**TEXT PASSAGE:**
<<<<

But the Kentucky Republican simultaneously promised to use government funding bills to rein in President Barack Obama’s regulations and executive actions, saying there will be “prescriptions of certain things that we think he ought not to be doing by either reducing the funding or restricting the funding.”

These two stances — expressed by McConnell throughout the 2014 campaign — expose a strategic dilemma. President Barack Obama will carry the veto pen for another two years, which means the only foolproof leverage the new Republican Congress will have to force policy reforms he opposes is the threat of a government shutdown, through the power of the purse.

Without that, there would be little downside to vetoing legislation.

Asked about the possibility of executive action on immigration, McConnell told TIME that “the way that you push back on executive overreach is through the funding process.” Republicans have also expressed enthusiasm for using the funding process to unwind environmental regulations and health care reforms.

>>>>

Saved data entries:
<<<<

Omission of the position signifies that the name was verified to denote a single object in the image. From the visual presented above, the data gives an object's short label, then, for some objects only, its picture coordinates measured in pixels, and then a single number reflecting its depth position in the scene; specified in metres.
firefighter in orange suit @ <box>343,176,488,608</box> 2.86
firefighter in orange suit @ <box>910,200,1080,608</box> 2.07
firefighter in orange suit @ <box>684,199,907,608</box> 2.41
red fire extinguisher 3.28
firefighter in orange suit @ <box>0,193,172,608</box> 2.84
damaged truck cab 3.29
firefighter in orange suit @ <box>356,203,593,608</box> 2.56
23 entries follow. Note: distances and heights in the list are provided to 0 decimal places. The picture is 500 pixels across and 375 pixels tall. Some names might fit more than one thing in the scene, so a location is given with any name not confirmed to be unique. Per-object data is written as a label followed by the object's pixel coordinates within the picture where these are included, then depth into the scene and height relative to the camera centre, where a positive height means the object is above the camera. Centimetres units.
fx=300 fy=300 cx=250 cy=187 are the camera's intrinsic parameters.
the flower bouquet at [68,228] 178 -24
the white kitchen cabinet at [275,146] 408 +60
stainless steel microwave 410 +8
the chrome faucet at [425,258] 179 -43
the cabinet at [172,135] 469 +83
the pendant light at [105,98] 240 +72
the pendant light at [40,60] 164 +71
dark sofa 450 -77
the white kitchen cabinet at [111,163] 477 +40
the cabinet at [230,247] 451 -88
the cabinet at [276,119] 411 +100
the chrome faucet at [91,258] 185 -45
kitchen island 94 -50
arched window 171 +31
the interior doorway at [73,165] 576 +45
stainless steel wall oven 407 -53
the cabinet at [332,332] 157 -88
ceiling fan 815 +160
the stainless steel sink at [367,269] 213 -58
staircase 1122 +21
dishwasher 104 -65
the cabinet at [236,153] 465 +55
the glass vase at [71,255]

>>>>

Repeat the passage about McConnell and the funding process word for word, in full. These entries were taken from a different source than the passage above.

**RESULT OF THIS TASK:**
But the Kentucky Republican simultaneously promised to use government funding bills to rein in President Barack Obama’s regulations and executive actions, saying there will be “prescriptions of certain things that we think he ought not to be doing by either reducing the funding or restricting the funding.”

These two stances — expressed by McConnell throughout the 2014 campaign — expose a strategic dilemma. President Barack Obama will carry the veto pen for another two years, which means the only foolproof leverage the new Republican Congress will have to force policy reforms he opposes is the threat of a government shutdown, through the power of the purse.

Without that, there would be little downside to vetoing legislation.

Asked about the possibility of executive action on immigration, McConnell told TIME that “the way that you push back on executive overreach is through the funding process.” Republicans have also expressed enthusiasm for using the funding process to unwind environmental regulations and health care reforms.